• What is being asked: Could you pick up the piece on being Abraham's child in a time of darkness and keep writing it from the point where it stops, before the entries that follow?

• Document section:
***
Friday, October 23, 2015

Being Abraham’s Child in a time of Human Darkness

Rabbi Mishael Zion | Text and the City | Lech Lecha 2015

“Suddenly, from Ur Kasdim / the Father of Multitudes

Shined forth like a star / to illuminate the darkness.
You deferred Your anger / When you surveyed his deeds."
(Poem for Yom Kippur Avodah service, 7th Century)


As the children of Abraham continue to find themselves killing eachother this week, from his birth place in Ur Kasdim, through his chosen home Beer Sheva and all the way to his final rest place in Hevron; as droves of his children are forced leave their homeland, making their way to Europe in tents and encountering his other children in their steady homes; I’m asking myself what it means to be a child of Abraham in our generation.
***
• Dataset extract:

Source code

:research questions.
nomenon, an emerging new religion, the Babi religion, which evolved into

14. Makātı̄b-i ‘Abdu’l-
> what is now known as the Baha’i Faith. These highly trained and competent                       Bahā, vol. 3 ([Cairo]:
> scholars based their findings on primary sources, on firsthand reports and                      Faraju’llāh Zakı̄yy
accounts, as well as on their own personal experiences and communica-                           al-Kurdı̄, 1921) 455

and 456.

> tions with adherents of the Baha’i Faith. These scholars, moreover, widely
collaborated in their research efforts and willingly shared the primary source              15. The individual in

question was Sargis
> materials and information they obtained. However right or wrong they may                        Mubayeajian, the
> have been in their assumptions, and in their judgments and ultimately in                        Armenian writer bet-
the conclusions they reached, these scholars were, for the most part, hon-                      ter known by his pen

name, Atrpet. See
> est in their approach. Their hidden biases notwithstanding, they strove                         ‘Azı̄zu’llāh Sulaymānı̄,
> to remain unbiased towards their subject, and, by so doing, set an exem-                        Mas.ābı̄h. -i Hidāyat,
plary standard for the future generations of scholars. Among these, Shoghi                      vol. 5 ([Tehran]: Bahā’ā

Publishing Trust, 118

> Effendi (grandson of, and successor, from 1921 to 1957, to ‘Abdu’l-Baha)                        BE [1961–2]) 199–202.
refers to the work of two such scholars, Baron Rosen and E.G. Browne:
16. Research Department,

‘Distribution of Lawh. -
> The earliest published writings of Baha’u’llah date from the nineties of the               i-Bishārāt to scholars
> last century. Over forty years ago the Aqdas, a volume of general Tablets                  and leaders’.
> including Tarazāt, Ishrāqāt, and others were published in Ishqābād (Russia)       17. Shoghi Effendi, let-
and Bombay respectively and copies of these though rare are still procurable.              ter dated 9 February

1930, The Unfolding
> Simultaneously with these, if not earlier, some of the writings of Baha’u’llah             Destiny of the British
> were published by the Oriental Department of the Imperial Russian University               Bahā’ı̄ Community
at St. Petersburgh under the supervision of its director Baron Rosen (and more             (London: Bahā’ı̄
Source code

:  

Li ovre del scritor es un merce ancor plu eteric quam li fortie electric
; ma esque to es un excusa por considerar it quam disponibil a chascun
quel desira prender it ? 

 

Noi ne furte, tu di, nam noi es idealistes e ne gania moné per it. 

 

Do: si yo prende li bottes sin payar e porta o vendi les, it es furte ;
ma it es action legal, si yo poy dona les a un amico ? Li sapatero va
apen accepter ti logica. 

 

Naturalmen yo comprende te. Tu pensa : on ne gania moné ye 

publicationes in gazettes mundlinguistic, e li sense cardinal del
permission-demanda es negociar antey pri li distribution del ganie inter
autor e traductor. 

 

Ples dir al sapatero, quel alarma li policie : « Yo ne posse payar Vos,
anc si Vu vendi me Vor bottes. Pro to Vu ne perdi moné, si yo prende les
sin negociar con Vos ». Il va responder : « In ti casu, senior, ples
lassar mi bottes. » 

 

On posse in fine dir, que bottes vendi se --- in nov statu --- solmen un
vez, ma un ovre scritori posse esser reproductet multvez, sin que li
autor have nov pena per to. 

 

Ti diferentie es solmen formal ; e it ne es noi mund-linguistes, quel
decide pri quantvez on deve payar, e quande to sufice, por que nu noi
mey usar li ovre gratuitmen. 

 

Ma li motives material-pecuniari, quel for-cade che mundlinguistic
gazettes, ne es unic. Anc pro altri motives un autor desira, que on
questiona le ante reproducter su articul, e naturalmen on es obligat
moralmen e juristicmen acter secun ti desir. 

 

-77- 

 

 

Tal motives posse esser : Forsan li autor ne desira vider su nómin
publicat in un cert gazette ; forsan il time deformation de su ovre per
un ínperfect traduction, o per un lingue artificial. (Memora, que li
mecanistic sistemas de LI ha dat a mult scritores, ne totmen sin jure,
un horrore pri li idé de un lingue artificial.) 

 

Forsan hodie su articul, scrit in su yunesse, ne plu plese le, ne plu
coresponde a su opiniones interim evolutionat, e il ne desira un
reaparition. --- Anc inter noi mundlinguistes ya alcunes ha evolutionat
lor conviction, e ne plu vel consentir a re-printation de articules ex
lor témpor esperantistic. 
***
• Task answer:
Meir Pichadze, Georgia-Israel
Many Abrahams
Tell me who your Abraham is and I’ll tell you what kind of Jew you are. Or Christian, or Muslim…

Is your Abraham the knight of faith, who binds rationality and morality on the altar of God’s love? Is your Abraham (and Sarah!) the generous host of a tent open to all four corners of the world, or the aged traveler who has taken upon himself to wash the feet of all weary travelers? Perhaps your Abraham is Maimonides’ Socratic philosopher, seeking the truth until he finds the One God? Or is he the moral prophetic voice who was chosen in order to “teach his children… paths of justice and compassion”? Is your Abraham the blinded visionary, manipulated by competing loves to wives, God and children? Or is Abraham the meticulous Halakhic man, who intuited Jewish law long before the Torah was given at Sinai?
Like Alexander the Great’s empire, Abraham’s legacy is too great to be inherited by any one person or position. It is forever divvied up into competing lands. God’s name for him has proven true: Abraham is not just Av-Ram (Great Father), but Av-RaHam - אב המון גויים – the father of a multitude of nations. Indeed, in his personality and lore he himself is multitudes. The gift of the Hebrew vowel, ה"א, in his name is the gift of multitudity (new word?). Perhaps we all are multitudes, we simply haven’t been given as many tests (opportunities) as Grandpe Abe to allow our multitudes to shine.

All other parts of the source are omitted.